[Carl Jung: A projection is a very tangible thing and can be created as a sort of projectile.]
Such things can happen: a projection is a very tangible thing, a sort of semi-substantial thing which forms a load as if it had real weight.
It is exactly as the primitives understand it, a subtle body.
Primitives also the Tibetans and many other peoples-inasmuch as they are aware of such things at all, understand projections as sort of projectiles, and of course they play a role chiefly in their magic.
Primitive sorcerers throw out such projectiles.
There are three monasteries in Tibet mentioned by name by Lama Kagi Dawa-Sandup, the famous Tibetan scholar who worked with John Woodroffe and Evans-Wentz, where
they train people in the art of making projections.
And that term was used by the alchemists for the final performance in the making of the gold.

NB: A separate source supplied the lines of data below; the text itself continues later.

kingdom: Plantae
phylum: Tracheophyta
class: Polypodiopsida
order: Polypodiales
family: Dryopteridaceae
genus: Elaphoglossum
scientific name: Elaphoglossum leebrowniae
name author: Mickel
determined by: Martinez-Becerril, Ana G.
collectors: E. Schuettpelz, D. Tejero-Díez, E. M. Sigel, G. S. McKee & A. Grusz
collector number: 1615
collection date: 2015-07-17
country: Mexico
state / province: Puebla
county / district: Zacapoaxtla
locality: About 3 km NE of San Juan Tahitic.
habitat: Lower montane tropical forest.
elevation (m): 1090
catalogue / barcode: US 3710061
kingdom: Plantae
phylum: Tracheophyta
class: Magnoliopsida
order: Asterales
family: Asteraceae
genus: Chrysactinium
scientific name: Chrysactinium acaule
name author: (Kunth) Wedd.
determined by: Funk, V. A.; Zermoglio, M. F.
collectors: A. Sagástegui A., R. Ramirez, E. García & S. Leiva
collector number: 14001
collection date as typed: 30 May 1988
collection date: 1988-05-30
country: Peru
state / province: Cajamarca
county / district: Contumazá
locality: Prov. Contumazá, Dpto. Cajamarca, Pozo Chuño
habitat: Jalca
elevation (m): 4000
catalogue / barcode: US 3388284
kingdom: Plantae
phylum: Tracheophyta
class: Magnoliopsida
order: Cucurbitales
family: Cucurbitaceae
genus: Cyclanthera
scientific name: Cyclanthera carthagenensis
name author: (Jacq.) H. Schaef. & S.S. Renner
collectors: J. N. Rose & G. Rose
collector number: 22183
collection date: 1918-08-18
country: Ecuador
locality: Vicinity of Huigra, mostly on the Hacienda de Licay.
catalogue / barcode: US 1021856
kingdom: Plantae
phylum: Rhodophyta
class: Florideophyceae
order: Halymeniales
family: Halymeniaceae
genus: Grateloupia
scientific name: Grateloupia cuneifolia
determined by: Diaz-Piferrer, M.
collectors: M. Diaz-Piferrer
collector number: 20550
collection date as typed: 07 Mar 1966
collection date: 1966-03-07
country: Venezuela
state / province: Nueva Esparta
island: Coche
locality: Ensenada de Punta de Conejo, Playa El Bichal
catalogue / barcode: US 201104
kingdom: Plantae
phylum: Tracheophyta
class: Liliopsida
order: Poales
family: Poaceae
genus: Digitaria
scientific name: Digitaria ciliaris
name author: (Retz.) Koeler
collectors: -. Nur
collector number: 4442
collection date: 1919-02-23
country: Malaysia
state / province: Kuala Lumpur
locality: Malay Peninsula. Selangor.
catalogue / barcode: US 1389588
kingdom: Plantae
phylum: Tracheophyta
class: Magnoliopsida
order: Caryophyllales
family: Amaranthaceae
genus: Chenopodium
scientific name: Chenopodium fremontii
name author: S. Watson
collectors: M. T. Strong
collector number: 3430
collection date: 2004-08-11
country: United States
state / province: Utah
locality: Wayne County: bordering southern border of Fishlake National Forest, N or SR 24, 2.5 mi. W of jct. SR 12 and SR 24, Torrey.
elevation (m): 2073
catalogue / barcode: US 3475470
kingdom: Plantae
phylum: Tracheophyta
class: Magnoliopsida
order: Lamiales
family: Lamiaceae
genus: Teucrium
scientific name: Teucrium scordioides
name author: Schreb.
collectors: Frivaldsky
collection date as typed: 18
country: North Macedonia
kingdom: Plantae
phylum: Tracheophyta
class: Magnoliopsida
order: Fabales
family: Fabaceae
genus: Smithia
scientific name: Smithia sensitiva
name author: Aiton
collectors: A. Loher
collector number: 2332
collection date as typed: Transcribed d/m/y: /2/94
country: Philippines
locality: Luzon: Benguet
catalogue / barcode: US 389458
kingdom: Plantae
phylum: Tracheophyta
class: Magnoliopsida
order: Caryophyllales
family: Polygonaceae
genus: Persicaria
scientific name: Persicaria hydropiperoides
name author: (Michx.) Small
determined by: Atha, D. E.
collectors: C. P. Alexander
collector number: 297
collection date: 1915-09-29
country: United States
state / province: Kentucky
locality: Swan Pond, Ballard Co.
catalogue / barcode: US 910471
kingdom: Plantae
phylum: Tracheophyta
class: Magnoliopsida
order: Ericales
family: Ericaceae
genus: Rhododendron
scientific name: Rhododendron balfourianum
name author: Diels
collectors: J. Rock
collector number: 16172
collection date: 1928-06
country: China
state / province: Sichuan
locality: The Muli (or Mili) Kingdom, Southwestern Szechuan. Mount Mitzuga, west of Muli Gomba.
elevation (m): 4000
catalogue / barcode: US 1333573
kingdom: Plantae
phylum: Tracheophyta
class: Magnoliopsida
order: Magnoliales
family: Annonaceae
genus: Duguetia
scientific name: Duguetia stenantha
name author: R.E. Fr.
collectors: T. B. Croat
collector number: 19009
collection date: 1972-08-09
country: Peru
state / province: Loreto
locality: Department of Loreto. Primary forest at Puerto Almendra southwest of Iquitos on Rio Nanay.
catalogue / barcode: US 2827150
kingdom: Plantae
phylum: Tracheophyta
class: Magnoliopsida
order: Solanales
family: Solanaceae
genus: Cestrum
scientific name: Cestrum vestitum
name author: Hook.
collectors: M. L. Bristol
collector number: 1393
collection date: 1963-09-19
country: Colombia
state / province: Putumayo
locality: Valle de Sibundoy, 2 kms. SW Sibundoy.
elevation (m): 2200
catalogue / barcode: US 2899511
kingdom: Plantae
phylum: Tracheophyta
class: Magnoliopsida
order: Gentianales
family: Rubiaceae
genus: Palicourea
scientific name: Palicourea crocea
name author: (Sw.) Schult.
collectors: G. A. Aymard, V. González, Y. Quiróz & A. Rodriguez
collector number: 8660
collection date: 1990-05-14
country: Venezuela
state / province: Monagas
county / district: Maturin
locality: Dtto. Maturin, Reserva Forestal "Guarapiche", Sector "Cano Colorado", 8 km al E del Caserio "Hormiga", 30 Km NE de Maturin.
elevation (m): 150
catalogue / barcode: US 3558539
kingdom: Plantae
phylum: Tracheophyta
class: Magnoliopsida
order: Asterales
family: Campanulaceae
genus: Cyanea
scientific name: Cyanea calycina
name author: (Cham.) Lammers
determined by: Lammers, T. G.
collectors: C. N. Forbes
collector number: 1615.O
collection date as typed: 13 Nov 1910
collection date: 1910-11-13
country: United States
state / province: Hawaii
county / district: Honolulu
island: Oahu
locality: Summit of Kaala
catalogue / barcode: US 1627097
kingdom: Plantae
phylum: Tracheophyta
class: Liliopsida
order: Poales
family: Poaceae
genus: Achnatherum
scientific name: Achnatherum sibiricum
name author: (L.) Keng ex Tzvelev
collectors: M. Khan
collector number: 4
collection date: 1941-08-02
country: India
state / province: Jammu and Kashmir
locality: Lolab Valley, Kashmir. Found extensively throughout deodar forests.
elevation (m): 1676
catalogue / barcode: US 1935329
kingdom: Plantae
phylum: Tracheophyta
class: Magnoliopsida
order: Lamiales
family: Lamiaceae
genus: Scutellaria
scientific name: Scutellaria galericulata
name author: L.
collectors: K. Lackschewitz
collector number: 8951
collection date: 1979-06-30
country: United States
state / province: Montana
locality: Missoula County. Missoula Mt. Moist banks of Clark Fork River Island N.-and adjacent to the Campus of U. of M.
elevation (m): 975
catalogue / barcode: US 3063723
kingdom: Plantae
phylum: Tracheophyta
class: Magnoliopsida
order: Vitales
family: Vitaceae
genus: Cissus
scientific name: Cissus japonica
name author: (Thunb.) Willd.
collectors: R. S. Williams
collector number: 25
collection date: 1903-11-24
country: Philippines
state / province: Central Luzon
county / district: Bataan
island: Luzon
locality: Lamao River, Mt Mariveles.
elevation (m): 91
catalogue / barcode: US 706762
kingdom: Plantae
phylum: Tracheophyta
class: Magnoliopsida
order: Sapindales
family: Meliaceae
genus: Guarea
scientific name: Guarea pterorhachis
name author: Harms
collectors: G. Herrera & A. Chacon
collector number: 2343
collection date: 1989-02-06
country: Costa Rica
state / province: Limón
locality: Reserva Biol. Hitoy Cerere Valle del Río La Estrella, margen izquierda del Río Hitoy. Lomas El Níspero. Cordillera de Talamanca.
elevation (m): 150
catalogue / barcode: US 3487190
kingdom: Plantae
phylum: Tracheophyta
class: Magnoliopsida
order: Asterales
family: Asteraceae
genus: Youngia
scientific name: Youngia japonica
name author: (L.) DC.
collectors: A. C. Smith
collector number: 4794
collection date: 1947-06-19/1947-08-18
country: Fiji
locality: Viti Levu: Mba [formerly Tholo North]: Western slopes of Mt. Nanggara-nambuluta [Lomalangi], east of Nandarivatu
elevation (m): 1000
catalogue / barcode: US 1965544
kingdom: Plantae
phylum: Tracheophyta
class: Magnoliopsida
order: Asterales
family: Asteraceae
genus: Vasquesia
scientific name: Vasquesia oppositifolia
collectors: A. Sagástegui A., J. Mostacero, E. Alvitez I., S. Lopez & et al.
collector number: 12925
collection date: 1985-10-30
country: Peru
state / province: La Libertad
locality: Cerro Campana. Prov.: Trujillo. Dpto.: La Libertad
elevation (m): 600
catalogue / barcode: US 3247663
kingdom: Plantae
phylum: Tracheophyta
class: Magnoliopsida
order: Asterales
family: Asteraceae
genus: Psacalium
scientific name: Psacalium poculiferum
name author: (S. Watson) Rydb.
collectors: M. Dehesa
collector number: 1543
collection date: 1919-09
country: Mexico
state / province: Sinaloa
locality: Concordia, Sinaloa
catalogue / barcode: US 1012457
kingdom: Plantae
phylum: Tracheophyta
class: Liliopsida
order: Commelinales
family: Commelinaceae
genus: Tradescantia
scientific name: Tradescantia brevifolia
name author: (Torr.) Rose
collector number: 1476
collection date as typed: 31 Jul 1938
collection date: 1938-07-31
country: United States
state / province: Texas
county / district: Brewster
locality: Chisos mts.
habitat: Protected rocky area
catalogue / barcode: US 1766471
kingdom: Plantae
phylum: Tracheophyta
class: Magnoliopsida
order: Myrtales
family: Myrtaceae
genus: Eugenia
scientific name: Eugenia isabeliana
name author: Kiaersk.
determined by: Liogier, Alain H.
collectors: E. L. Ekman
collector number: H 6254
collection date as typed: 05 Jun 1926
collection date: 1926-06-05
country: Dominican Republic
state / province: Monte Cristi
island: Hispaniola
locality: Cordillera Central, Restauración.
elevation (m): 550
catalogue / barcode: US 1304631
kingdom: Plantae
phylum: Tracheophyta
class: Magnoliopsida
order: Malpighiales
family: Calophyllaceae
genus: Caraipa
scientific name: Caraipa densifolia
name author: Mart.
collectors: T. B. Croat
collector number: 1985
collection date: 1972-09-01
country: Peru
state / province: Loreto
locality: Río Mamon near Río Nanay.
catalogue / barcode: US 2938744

It was supposed that they projected the red matter-or the tincture or the eternal water-upon lead or silver or quicksilver, and by that act transformed it into gold or into the philosopher’s stone.
It is interesting that they themselves explained the making of the stone as a projection.
That is to say, it is something that is detached from one; you detach something and establish it as an independent existence, put it outside yourself.
Now, that may be quite legitimate inasmuch as it is a matter of objectifying contents; or it may be most illegitimate if it is used for magical purposes, or if it is a simple projection where you get rid of something.
But people are not to be blamed directly for making other people suffer under such projections because they are not conscious of them. ~Carl Jung, Zarathustra Seminar, Pages 1495-1496.